### What you need to do
Copy every record word for word. Pictures are not part of the copy.

### Source data
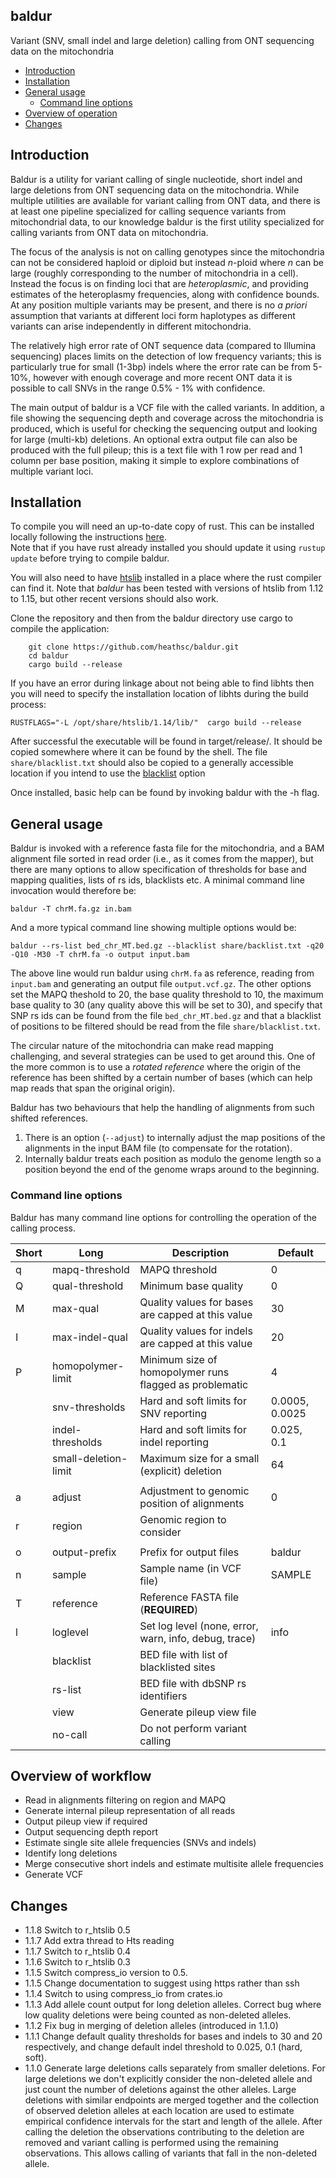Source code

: ## baldur
Variant (SNV, small indel and large deletion) calling from ONT sequencing data on the mitochondria 

 - [Introduction](#intro)
 - [Installation](#install)
 - [General usage](#usage)
   - [Command line options](#cli)
 - [Overview of operation](#overview)
 - [Changes](#changes)

## <a name="intro"></a>Introduction

Baldur is a utility for variant calling of single nucleotide, short indel and large deletions from ONT sequencing data on the mitochondria. 
While multiple utilities are available for variant calling from ONT data, and there is at least one pipeline specialized for calling sequence
variants from mitochondrial data, to our knowledge baldur is the first utility specialized for calling variants from ONT data on mitochondria. 

The focus of the analysis is not on calling genotypes since the mitochondria can not be considered haploid or diploid but instead *n*-ploid where *n* can be large (roughly corresponding to the 
number of mitochondria in a cell).  Instead the focus is on finding loci that are
*heteroplasmic*, and providing estimates of the heteroplasmy frequencies, along with 
confidence bounds. At any position multiple variants may be present, and there is no *a priori* assumption 
that variants at different loci form haplotypes as different variants can arise independently in different mitochondria.

The relatively high error rate of ONT sequence data (compared to Illumina sequencing) places limits on the 
detection of low frequency variants; this is particularly true for small (1-3bp) indels where the error rate can 
be from 5-10%, however with enough coverage and more recent ONT data it is possible to call SNVs in the 
range 0.5% - 1% with confidence. 

The main output of baldur is a VCF file with the called variants.  In addition, a file showing the sequencing depth and coverage across the mitochondria is produced, which is useful for
checking the sequencing output and looking for large (multi-kb) deletions.  An optional extra output file can
also be produced with the full pileup; this is a text file with 1 row per read and 1 column per base position, making
it simple to explore combinations of multiple variant loci.

## <a name="install"></a>Installation

To compile you will need an up-to-date copy of rust.  This can be
installed locally following the instructions [here](https://www.rust-lang.org/learn/get-started).  
Note that if you have rust already installed you should update it
using ``rustup update`` before trying to compile baldur.

You will also need to have [htslib](https://github.com/samtools/htslib) installed in a place 
where the rust compiler can find it.  Note that *baldur* has been tested with versions of htslib from 1.12 to 1.15, but other recent versions should also work.

Clone the repository and then from the baldur directory
use cargo to compile the application:
```
    git clone https://github.com/heathsc/baldur.git
    cd baldur
    cargo build --release
```
If you have an error during linkage about not being able to find libhts then you will need to specify the installation location of libhts
during the build process:

    RUSTFLAGS="-L /opt/share/htslib/1.14/lib/"  cargo build --release

After successful the executable will be found in target/release/.  It
should be copied somewhere where it can be found by the shell.  The file `share/blacklist.txt` should also be copied
to a generally accessible location if you intend to use the [blacklist](#blacklist) option

Once installed, basic help can be found by invoking baldur with
the -h flag.

## <a name="usage"></a>General usage

Baldur is invoked with a reference fasta file for the mitochondria,
and a BAM alignment file sorted in read order
(i.e., as it comes from the mapper), but there are many options to
allow specification of thresholds for base and mapping qualities,
lists of rs ids, blacklists etc. A minimal command line invocation would therefore be:
```
baldur -T chrM.fa.gz in.bam
```
And a more typical command line showing multiple options would be:
```
baldur --rs-list bed_chr_MT.bed.gz --blacklist share/backlist.txt -q20 -Q10 -M30 -T chrM.fa -o output input.bam
```

The above line would run baldur using `chrM.fa` as reference, reading from `input.bam` and 
generating an output file `output.vcf.gz`.  The other options set the MAPQ theshold to 20, 
the base quality threshold to 10, the maximum base quality to 30 (any quality above this will
be set to 30), and specify that SNP rs ids can be found from the file `bed_chr_MT.bed.gz` and that a blacklist
of positions to be filtered should be read from the file `share/blacklist.txt`.

The circular nature of the mitochondria can make read mapping challenging, and several strategies can be used
to get around this.  One of the more common is to use a *rotated reference* where the origin of the reference
has been shifted by a certain number of bases (which can help map reads that span the original origin).  

Baldur has two behaviours that help the handling of alignments from such shifted references.
1. There is an option (`--adjust`) to internally adjust the map positions of the alignments in the input BAM file (to compensate for the rotation).
2. Internally baldur treats each position as modulo the genome length so a position beyond the end of the genome wraps around to the beginning.

### <a name="cli"></a>Command line options

Baldur has many command line options for controlling the operation of the calling process.

| Short                    | Long                 | Description                                                 | Default        |
|--------------------------|----------------------|-------------------------------------------------------------|----------------|
| q                        | mapq-threshold       | MAPQ threshold                                              | 0              |
| Q                        | qual-threshold       | Minimum base quality                                        | 0              |
| M                        | max-qual             | Quality values for bases are capped at this value           | 30             |
| I                        | max-indel-qual       | Quality values for indels are capped at this value          | 20             |
| P                        | homopolymer-limit    | Minimum size of homopolymer runs flagged as problematic     | 4              |
|                          | snv-thresholds       | Hard and soft limits for SNV reporting                      | 0.0005, 0.0025 |
|                          | indel-thresholds     | Hard and soft limits for indel reporting                    | 0.025, 0.1     |
|                          | small-deletion-limit | Maximum size for a small (explicit) deletion                | 64             |
|||||
| a                        | adjust               | Adjustment to genomic position of alignments                | 0              |
| r                        | region               | Genomic region to consider                                  |                |
|||||
| o                        | output-prefix        | Prefix for output files                                     | baldur         |
| n                        | sample               | Sample name (in VCF file)                                   | SAMPLE         |
| T                        | reference            | Reference FASTA file (**REQUIRED**)                         |                |
| l                        | loglevel             | Set log level (none, error, warn, info, debug, trace)       | info           |
| <a name="blacklist"></a> | blacklist            | BED file with list of blacklisted sites                     |                |
|                          | rs-list              | BED file with dbSNP rs identifiers                          |                |
|                          | view          | Generate pileup view file|                |
|                          | no-call              | Do not perform variant calling                              |                |

## <a name="overview"></a>Overview of workflow

- Read in alignments filtering on region and MAPQ
- Generate internal pileup representation of all reads
- Output pileup view if required
- Output sequencing depth report
- Estimate single site allele frequencies (SNVs and indels)
- Identify long deletions
- Merge consecutive short indels and estimate multisite allele frequencies
- Generate VCF

## <a name="changes"></a>Changes

- 1.1.8 Switch to r_htslib 0.5
- 1.1.7 Add extra thread to Hts reading
- 1.1.7 Switch to r_htslib 0.4
- 1.1.6 Switch to r_htslib 0.3
- 1.1.5 Switch compress_io version to 0.5.
- 1.1.5 Change documentation to suggest using https rather than ssh
- 1.1.4 Switch to using compress_io from crates.io
- 1.1.3 Add allele count output for long deletion alleles.  Correct bug where low quality deletions were being counted as non-deleted alleles.
- 1.1.2 Fix bug in merging of deletion alleles (introduced in 1.1.0)
- 1.1.1 Change default quality thresholds for bases and indels to 30 and 20 respectively, and change default indel threshold to 0.025, 0.1 (hard, soft).
- 1.1.0 Generate large deletions calls separately from smaller deletions.  For large deletions we don't explicitly consider the non-deleted allele
and just count the number of deletions against the other alleles.  Large deletions with similar endpoints are merged together and the collection of observed
deletion alleles at each location are used to estimate empirical confidence intervals for the start and length of the allele. After calling the deletion the observations
contributing to the deletion are removed and variant calling is performed using the remaining observations.  This allows calling of variants that fall 
in the non-deleted allele.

### Completed task
Source code

: ## baldur
Variant (SNV, small indel and large deletion) calling from ONT sequencing data on the mitochondria 

 - [Introduction](#intro)
 - [Installation](#install)
 - [General usage](#usage)
   - [Command line options](#cli)
 - [Overview of operation](#overview)
 - [Changes](#changes)

## <a name="intro"></a>Introduction

Baldur is a utility for variant calling of single nucleotide, short indel and large deletions from ONT sequencing data on the mitochondria. 
While multiple utilities are available for variant calling from ONT data, and there is at least one pipeline specialized for calling sequence
variants from mitochondrial data, to our knowledge baldur is the first utility specialized for calling variants from ONT data on mitochondria. 

The focus of the analysis is not on calling genotypes since the mitochondria can not be considered haploid or diploid but instead *n*-ploid where *n* can be large (roughly corresponding to the 
number of mitochondria in a cell).  Instead the focus is on finding loci that are
*heteroplasmic*, and providing estimates of the heteroplasmy frequencies, along with 
confidence bounds. At any position multiple variants may be present, and there is no *a priori* assumption 
that variants at different loci form haplotypes as different variants can arise independently in different mitochondria.

The relatively high error rate of ONT sequence data (compared to Illumina sequencing) places limits on the 
detection of low frequency variants; this is particularly true for small (1-3bp) indels where the error rate can 
be from 5-10%, however with enough coverage and more recent ONT data it is possible to call SNVs in the 
range 0.5% - 1% with confidence. 

The main output of baldur is a VCF file with the called variants.  In addition, a file showing the sequencing depth and coverage across the mitochondria is produced, which is useful for
checking the sequencing output and looking for large (multi-kb) deletions.  An optional extra output file can
also be produced with the full pileup; this is a text file with 1 row per read and 1 column per base position, making
it simple to explore combinations of multiple variant loci.

## <a name="install"></a>Installation

To compile you will need an up-to-date copy of rust.  This can be
installed locally following the instructions [here](https://www.rust-lang.org/learn/get-started).  
Note that if you have rust already installed you should update it
using ``rustup update`` before trying to compile baldur.

You will also need to have [htslib](https://github.com/samtools/htslib) installed in a place 
where the rust compiler can find it.  Note that *baldur* has been tested with versions of htslib from 1.12 to 1.15, but other recent versions should also work.

Clone the repository and then from the baldur directory
use cargo to compile the application:
```
    git clone https://github.com/heathsc/baldur.git
    cd baldur
    cargo build --release
```
If you have an error during linkage about not being able to find libhts then you will need to specify the installation location of libhts
during the build process:

    RUSTFLAGS="-L /opt/share/htslib/1.14/lib/"  cargo build --release

After successful the executable will be found in target/release/.  It
should be copied somewhere where it can be found by the shell.  The file `share/blacklist.txt` should also be copied
to a generally accessible location if you intend to use the [blacklist](#blacklist) option

Once installed, basic help can be found by invoking baldur with
the -h flag.

## <a name="usage"></a>General usage

Baldur is invoked with a reference fasta file for the mitochondria,
and a BAM alignment file sorted in read order
(i.e., as it comes from the mapper), but there are many options to
allow specification of thresholds for base and mapping qualities,
lists of rs ids, blacklists etc. A minimal command line invocation would therefore be:
```
baldur -T chrM.fa.gz in.bam
```
And a more typical command line showing multiple options would be:
```
baldur --rs-list bed_chr_MT.bed.gz --blacklist share/backlist.txt -q20 -Q10 -M30 -T chrM.fa -o output input.bam
```

The above line would run baldur using `chrM.fa` as reference, reading from `input.bam` and 
generating an output file `output.vcf.gz`.  The other options set the MAPQ theshold to 20, 
the base quality threshold to 10, the maximum base quality to 30 (any quality above this will
be set to 30), and specify that SNP rs ids can be found from the file `bed_chr_MT.bed.gz` and that a blacklist
of positions to be filtered should be read from the file `share/blacklist.txt`.

The circular nature of the mitochondria can make read mapping challenging, and several strategies can be used
to get around this.  One of the more common is to use a *rotated reference* where the origin of the reference
has been shifted by a certain number of bases (which can help map reads that span the original origin).  

Baldur has two behaviours that help the handling of alignments from such shifted references.
1. There is an option (`--adjust`) to internally adjust the map positions of the alignments in the input BAM file (to compensate for the rotation).
2. Internally baldur treats each position as modulo the genome length so a position beyond the end of the genome wraps around to the beginning.

### <a name="cli"></a>Command line options

Baldur has many command line options for controlling the operation of the calling process.

| Short                    | Long                 | Description                                                 | Default        |
|--------------------------|----------------------|-------------------------------------------------------------|----------------|
| q                        | mapq-threshold       | MAPQ threshold                                              | 0              |
| Q                        | qual-threshold       | Minimum base quality                                        | 0              |
| M                        | max-qual             | Quality values for bases are capped at this value           | 30             |
| I                        | max-indel-qual       | Quality values for indels are capped at this value          | 20             |
| P                        | homopolymer-limit    | Minimum size of homopolymer runs flagged as problematic     | 4              |
|                          | snv-thresholds       | Hard and soft limits for SNV reporting                      | 0.0005, 0.0025 |
|                          | indel-thresholds     | Hard and soft limits for indel reporting                    | 0.025, 0.1     |
|                          | small-deletion-limit | Maximum size for a small (explicit) deletion                | 64             |
|||||
| a                        | adjust               | Adjustment to genomic position of alignments                | 0              |
| r                        | region               | Genomic region to consider                                  |                |
|||||
| o                        | output-prefix        | Prefix for output files                                     | baldur         |
| n                        | sample               | Sample name (in VCF file)                                   | SAMPLE         |
| T                        | reference            | Reference FASTA file (**REQUIRED**)                         |                |
| l                        | loglevel             | Set log level (none, error, warn, info, debug, trace)       | info           |
| <a name="blacklist"></a> | blacklist            | BED file with list of blacklisted sites                     |                |
|                          | rs-list              | BED file with dbSNP rs identifiers                          |                |
|                          | view          | Generate pileup view file|                |
|                          | no-call              | Do not perform variant calling                              |                |

## <a name="overview"></a>Overview of workflow

- Read in alignments filtering on region and MAPQ
- Generate internal pileup representation of all reads
- Output pileup view if required
- Output sequencing depth report
- Estimate single site allele frequencies (SNVs and indels)
- Identify long deletions
- Merge consecutive short indels and estimate multisite allele frequencies
- Generate VCF

## <a name="changes"></a>Changes

- 1.1.8 Switch to r_htslib 0.5
- 1.1.7 Add extra thread to Hts reading
- 1.1.7 Switch to r_htslib 0.4
- 1.1.6 Switch to r_htslib 0.3
- 1.1.5 Switch compress_io version to 0.5.
- 1.1.5 Change documentation to suggest using https rather than ssh
- 1.1.4 Switch to using compress_io from crates.io
- 1.1.3 Add allele count output for long deletion alleles.  Correct bug where low quality deletions were being counted as non-deleted alleles.
- 1.1.2 Fix bug in merging of deletion alleles (introduced in 1.1.0)
- 1.1.1 Change default quality thresholds for bases and indels to 30 and 20 respectively, and change default indel threshold to 0.025, 0.1 (hard, soft).
- 1.1.0 Generate large deletions calls separately from smaller deletions.  For large deletions we don't explicitly consider the non-deleted allele
and just count the number of deletions against the other alleles.  Large deletions with similar endpoints are merged together and the collection of observed
deletion alleles at each location are used to estimate empirical confidence intervals for the start and length of the allele. After calling the deletion the observations
contributing to the deletion are removed and variant calling is performed using the remaining observations.  This allows calling of variants that fall 
in the non-deleted allele.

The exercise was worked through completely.